Когда офицер вышел, Орлов еще раз прочитал сообщение из Москвы.
– Ей Богу, этот Пугачев, кажется, знает свое дело и чрезвычайно искусно и отважно играет свою роль. А что, если это – дело серьезное? Бывали случаи, когда от одной искры целые леса сгорали. Нет, нет, – ответил он сам себе, – это не опасно, не трудно будет справиться с этим сбежавшимся отовсюду сбродом, а этот первый успех был необходим, чтобы достичь цели игры.

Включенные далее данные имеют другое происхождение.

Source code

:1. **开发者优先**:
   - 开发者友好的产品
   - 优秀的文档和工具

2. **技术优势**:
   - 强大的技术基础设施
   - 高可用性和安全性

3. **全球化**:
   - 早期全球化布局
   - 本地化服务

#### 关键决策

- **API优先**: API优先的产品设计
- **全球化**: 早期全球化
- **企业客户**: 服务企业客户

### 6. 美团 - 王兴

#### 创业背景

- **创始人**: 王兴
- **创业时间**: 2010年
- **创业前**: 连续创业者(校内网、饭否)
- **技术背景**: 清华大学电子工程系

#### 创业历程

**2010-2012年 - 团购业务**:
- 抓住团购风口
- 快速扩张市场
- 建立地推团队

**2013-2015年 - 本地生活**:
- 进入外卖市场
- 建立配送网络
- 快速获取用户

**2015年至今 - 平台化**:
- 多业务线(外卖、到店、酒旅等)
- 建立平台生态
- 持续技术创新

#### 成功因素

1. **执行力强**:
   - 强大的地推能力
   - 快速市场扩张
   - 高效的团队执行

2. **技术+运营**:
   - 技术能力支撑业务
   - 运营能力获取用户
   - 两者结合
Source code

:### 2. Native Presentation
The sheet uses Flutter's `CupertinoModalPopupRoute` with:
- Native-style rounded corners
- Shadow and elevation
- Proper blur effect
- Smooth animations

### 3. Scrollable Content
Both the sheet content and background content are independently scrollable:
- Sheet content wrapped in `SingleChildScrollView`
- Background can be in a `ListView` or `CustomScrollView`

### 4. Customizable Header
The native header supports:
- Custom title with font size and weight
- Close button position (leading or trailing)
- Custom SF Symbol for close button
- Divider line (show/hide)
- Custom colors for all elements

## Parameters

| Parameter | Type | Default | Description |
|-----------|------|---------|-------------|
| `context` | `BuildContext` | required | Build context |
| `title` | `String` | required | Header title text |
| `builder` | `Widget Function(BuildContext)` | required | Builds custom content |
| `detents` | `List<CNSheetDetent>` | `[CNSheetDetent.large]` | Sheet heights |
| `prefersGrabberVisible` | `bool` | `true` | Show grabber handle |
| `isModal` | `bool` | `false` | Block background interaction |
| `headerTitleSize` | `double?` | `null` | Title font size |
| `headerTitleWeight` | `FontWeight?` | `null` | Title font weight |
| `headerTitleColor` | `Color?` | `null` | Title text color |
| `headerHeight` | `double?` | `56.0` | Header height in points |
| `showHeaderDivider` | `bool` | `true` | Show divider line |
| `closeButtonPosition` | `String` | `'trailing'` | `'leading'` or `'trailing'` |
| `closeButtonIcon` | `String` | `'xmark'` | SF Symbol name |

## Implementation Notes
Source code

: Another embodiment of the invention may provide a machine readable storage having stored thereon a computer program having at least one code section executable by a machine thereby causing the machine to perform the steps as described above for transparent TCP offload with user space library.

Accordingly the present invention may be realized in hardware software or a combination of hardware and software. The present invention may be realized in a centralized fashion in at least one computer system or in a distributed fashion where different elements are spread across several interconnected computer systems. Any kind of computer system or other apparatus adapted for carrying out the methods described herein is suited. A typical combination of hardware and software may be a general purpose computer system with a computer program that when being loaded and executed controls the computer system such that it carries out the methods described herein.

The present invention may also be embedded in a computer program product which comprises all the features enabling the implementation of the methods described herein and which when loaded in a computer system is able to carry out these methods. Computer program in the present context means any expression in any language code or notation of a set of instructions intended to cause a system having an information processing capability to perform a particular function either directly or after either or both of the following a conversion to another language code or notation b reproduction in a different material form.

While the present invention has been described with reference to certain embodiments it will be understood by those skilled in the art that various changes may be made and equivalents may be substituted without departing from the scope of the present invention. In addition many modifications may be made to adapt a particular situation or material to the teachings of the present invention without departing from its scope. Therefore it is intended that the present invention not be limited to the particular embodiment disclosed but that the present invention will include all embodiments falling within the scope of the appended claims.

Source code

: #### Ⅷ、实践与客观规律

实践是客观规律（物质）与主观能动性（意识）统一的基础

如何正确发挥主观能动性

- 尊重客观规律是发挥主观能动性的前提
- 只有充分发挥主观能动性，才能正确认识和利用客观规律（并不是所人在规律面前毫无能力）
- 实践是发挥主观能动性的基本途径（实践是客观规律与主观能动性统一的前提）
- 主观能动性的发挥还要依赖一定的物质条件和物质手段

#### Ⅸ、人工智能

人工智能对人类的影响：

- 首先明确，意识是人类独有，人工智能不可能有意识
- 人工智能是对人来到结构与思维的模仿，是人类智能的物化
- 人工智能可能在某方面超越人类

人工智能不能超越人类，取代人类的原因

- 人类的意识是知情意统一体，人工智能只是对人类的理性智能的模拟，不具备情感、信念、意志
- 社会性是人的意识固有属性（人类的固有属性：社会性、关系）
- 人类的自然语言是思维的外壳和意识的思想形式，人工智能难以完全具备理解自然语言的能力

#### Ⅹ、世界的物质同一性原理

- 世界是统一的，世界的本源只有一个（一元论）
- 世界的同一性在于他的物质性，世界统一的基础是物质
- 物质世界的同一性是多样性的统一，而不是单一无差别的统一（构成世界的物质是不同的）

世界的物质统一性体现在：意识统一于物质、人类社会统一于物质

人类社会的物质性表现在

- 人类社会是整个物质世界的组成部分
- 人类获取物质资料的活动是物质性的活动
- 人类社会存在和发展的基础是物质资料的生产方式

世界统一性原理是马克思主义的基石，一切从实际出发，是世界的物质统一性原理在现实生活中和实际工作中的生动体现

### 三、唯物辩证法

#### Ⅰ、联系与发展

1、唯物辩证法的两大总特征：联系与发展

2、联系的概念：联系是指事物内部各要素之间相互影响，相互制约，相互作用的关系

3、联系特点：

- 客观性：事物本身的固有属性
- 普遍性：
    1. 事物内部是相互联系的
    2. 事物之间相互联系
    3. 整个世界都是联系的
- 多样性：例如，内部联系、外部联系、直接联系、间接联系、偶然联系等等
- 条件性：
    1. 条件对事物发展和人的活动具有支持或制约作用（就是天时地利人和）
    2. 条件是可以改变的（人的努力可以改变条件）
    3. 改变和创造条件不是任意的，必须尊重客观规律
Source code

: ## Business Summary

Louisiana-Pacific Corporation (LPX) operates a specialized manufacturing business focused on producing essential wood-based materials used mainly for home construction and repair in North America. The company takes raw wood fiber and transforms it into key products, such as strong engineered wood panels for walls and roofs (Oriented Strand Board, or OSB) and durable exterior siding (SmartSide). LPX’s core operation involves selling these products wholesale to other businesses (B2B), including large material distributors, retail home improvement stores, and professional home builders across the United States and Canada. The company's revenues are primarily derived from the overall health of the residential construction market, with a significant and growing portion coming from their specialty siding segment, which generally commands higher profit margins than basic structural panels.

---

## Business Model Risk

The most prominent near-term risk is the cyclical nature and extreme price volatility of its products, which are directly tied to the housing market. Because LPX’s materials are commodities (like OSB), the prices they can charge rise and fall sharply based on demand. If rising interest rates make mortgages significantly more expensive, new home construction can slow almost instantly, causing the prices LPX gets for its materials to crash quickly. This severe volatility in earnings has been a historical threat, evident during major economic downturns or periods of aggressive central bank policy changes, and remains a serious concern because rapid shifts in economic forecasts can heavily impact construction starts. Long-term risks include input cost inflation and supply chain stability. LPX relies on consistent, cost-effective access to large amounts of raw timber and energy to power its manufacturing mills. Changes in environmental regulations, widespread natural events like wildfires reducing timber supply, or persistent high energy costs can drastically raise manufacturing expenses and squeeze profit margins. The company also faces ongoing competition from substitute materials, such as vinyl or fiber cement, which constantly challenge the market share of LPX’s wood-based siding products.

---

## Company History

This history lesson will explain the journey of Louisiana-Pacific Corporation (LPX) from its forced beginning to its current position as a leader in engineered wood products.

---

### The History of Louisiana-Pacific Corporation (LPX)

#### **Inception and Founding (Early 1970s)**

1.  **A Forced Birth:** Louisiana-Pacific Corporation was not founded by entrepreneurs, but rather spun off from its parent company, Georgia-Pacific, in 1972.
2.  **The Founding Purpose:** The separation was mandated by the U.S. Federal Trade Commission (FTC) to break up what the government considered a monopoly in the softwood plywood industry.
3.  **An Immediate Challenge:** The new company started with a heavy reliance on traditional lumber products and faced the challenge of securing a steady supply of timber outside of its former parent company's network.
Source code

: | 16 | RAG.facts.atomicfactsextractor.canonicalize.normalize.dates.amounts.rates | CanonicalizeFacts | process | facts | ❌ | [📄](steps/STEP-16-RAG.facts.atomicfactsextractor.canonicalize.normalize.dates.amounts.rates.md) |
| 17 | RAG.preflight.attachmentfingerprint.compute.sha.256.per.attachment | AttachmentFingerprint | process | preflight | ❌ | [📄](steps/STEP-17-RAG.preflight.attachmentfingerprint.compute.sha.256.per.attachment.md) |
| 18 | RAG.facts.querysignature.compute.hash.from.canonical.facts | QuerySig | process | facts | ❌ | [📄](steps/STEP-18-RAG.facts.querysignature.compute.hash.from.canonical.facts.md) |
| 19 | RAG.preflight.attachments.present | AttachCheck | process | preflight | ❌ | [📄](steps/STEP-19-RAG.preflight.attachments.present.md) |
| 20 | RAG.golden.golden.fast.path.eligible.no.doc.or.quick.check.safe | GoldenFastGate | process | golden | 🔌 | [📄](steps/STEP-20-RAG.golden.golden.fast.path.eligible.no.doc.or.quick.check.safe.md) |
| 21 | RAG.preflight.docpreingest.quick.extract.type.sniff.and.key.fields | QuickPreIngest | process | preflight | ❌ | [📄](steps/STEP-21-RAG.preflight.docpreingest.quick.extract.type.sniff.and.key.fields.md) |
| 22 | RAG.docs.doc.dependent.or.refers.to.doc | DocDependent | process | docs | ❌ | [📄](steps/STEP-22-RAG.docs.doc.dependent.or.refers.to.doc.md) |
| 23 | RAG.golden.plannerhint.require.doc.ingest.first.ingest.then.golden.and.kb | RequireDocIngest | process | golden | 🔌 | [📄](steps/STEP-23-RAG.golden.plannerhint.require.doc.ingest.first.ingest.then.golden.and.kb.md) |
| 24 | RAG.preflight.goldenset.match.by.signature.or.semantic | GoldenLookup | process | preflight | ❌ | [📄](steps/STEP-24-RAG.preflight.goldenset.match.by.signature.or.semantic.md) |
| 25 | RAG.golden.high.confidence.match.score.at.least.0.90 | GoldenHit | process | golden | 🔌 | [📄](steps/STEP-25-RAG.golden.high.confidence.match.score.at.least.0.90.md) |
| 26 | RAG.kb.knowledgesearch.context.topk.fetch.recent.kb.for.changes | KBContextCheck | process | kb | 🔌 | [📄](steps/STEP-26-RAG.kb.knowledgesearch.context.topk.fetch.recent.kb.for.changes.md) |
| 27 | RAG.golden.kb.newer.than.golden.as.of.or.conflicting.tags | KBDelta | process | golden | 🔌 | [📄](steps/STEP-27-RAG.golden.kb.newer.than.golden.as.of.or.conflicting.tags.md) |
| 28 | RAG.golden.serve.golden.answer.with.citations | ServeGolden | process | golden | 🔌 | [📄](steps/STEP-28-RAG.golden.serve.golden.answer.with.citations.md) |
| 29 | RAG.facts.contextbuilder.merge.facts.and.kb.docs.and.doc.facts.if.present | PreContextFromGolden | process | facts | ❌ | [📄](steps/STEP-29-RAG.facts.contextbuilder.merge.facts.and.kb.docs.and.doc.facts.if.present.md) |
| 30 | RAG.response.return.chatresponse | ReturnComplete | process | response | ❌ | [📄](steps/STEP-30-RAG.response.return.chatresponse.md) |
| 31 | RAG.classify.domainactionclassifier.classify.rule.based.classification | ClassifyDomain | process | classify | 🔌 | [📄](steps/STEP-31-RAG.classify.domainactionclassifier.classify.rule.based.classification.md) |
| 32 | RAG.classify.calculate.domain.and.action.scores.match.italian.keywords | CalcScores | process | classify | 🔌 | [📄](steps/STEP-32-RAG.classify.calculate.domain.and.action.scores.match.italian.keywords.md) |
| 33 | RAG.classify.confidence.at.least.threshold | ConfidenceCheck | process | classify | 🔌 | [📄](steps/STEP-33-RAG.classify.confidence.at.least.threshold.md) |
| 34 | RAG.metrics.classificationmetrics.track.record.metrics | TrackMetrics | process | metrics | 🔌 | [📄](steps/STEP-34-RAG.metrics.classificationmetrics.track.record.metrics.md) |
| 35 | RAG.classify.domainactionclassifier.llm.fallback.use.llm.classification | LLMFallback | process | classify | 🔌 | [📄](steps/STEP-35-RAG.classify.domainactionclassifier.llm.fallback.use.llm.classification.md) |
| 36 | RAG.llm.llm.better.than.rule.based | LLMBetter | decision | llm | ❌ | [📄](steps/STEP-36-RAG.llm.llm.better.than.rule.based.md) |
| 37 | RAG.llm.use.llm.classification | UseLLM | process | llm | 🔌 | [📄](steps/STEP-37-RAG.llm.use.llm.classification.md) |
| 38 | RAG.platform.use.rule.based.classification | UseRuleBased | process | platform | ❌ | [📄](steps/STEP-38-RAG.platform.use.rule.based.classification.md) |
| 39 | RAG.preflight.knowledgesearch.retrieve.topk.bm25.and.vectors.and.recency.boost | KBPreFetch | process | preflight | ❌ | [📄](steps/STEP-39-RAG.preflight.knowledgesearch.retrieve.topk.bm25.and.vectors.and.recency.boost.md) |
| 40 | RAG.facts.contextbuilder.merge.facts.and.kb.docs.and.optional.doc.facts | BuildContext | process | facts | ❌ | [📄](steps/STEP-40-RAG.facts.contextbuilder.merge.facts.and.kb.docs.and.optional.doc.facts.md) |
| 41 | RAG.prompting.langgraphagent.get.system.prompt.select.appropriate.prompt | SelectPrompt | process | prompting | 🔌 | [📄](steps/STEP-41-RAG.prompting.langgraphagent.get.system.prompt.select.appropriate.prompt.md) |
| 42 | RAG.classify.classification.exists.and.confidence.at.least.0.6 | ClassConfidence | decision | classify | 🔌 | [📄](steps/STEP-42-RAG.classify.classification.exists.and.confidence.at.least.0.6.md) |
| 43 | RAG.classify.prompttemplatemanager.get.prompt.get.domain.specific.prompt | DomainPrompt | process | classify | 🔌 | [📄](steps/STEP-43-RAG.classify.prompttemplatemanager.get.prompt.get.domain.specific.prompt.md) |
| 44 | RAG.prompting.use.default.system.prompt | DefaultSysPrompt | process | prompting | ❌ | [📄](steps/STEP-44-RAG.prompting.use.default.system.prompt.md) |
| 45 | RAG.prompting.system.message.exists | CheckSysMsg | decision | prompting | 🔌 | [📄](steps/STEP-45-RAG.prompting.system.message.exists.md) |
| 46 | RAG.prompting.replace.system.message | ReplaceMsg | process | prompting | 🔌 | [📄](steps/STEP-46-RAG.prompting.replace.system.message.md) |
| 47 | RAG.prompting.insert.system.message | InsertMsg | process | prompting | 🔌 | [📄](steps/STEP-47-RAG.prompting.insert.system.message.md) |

Но как содрогнется эта высокомерная царица, когда призрак ее покойного мужа поднимет бунт на окраинах государства, а здесь, непосредственно у ее трона, взлетит на воздух мина, которую благополучно предотвратить моя рука! Как она вернется под власть моей воли, как склонится под защиту сильной руки, которая одна только способна защитить ее! Пусть она тогда забавляется своей прихотью с Потемкиным или с кем хочет; власть будет тогда в моих руках тем прочнее.
И тут же взамен увядающей розы, аромат которой не стоит ее шипов, у меня будет свежий, прекрасный цветок. В объятиях очаровательной Аделины я найду возмещение любви Екатерины; но она пусть помнит, что не кто иной, как Григорий Орлов, способствовал ей добиться вступления на трон и только он один может охранять и защищать ее!
Князь позвонил камердинера и приказал подать себе мундир с Андреевской звездой и голубой лентой.